Caron became active with the SPGQ in 1983, was one of its vice-presidents from 1988 to 1992, and served two terms as its president from 1994 to 2000. Elected without opposition in 1994, he scored a decisive victory over challenger Léo Pelletier in 1997. As president, he represented 13,000 workers.

Caron demonstrated against the newly elected Parti Québécois government of Jacques Parizeau in 1994, both for its failure to remove anti-labour legislation and for its use of private research firms to study overlap between the provincial and federal governments. Caron argued that existing government bodies could have carried out the research. (The government responded that it would use civil servants for research on Quebec matters, but would contract out studies on federal matters where provincial workers had little expertise.)

The following year, Caron criticized the Parizeau government for holding secret negotiations to integrate federal Canadian civil servants into a sovereign Quebec. He later clarified that he did not object to the integration process, but wanted his group to be included in the talks. A reconciliation was later reached, and Caron appeared at a press conference with government minister Pauline Marois as she announced an agreement in principle on the matter shortly before the 1995 Quebec referendum on sovereignty. Caron himself supported the sovereignty option, which was narrowly defeated.

Caron later took part in several high-profile negotiations with the government of Lucien Bouchard (Parizeau's successor as PQ leader and premier), who attempted to balance the provincial budget by a wage rollback in the civil service. In 1999, Caron argued that Quebec workers would be less likely to support Quebec sovereignty, or the PQ, if the Bouchard government pursued an anti-labour agenda. The SPGQ did not support any party in the 1998 provincial election, although Caron strongly opposed the Action démocratique du Québec's proposal to reduce the size of the civil service.

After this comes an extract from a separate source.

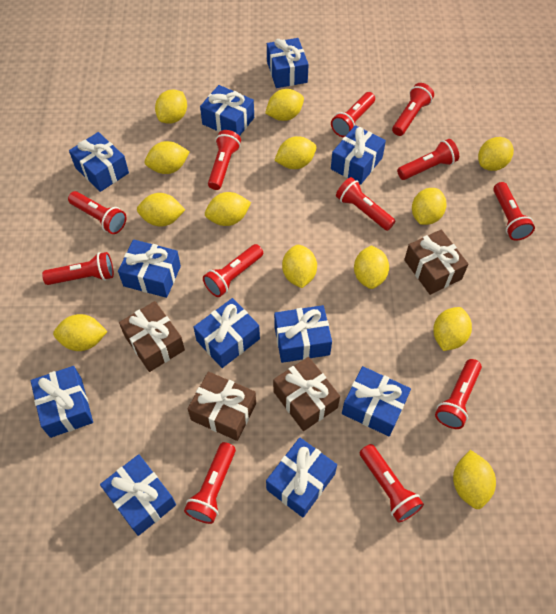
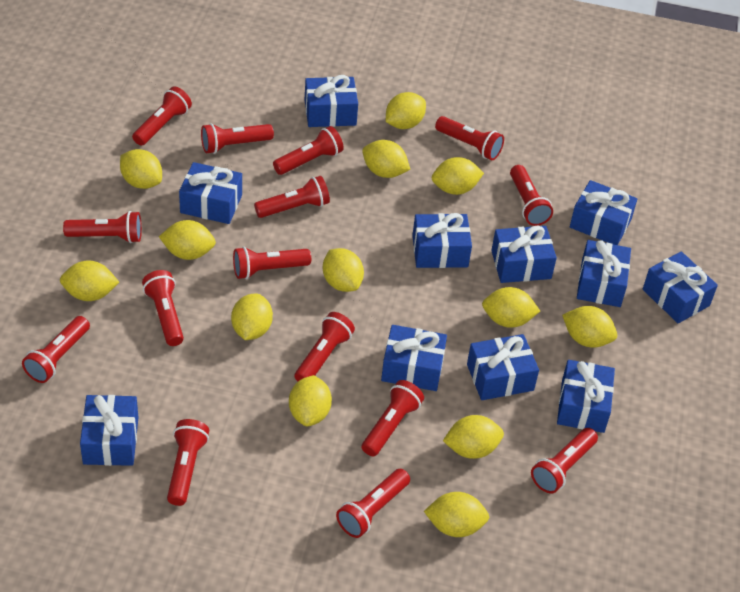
brown gift: [119,301,185,372] [188,372,256,441] [273,357,340,431] [404,230,469,295] = 4 -> none = 0
red flashlight: [42,252,114,285] [68,191,127,234] [184,442,236,524] [203,244,263,297] [208,130,241,190] [331,92,375,137] [336,177,395,231] [360,444,424,523] [392,83,434,136] [397,139,459,180] [435,359,482,429] [493,182,535,241] = 12 -> [22,316,90,383] [63,211,142,243] [132,87,192,146] [142,270,184,346] [167,419,209,506] [201,123,274,154] [233,247,311,279] [254,176,330,218] [273,126,344,175] [294,312,355,381] [336,469,410,538] [362,380,424,456] [435,116,504,160] [510,165,553,226] [531,428,598,493] = 15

Caron called for Quebec to adopt "whistle blower" legislation in 1997, wherein Quebec workers could report inappropriate government actions without fear of losing their jobs. At the end of his second term, he expressed regret at the lack of cooperation between Quebec's larger and independent unions. He did not seek re-election in 2000.

Politics

In the 1980 Canadian federal election, a candidate named Robert Caron ran for the New Democratic Party in the riding of Louis-Hébert, near Quebec City. For the purposes of this article, it is assumed that this is the same person. Caron was president of Rassemblement populaire, a municipal political party in Quebec City, in the early 1990s.

Shortly before the 2003 Quebec election, he was appointed as president of the Parti Québécois for the national capital area (i.e., Quebec City). He said that he supported the PQ because of the party's social democratic values. He ran as a PQ candidate in 2003, indicating that his priorities were Quebec sovereignty and a modernization of the civil service. He was defeated by Michel Després, the Liberal Party incumbent, in the Jean-Lesage division; across the province, the Liberals defeated the PQ to form a majority government.

Other

After standing down as SPGQ president in 2000, Caron served as president of Centraide Québec and was an advisor to the provincial Ministry of Labour. In 2001, he was appointed to a provincial committee on youth in the workplace. Following the 2003 election, he became director of strategic services at the Commission des relations du travail (CRT).

For the purposes of this article, it is assumed that the 1980 candidate is the same person.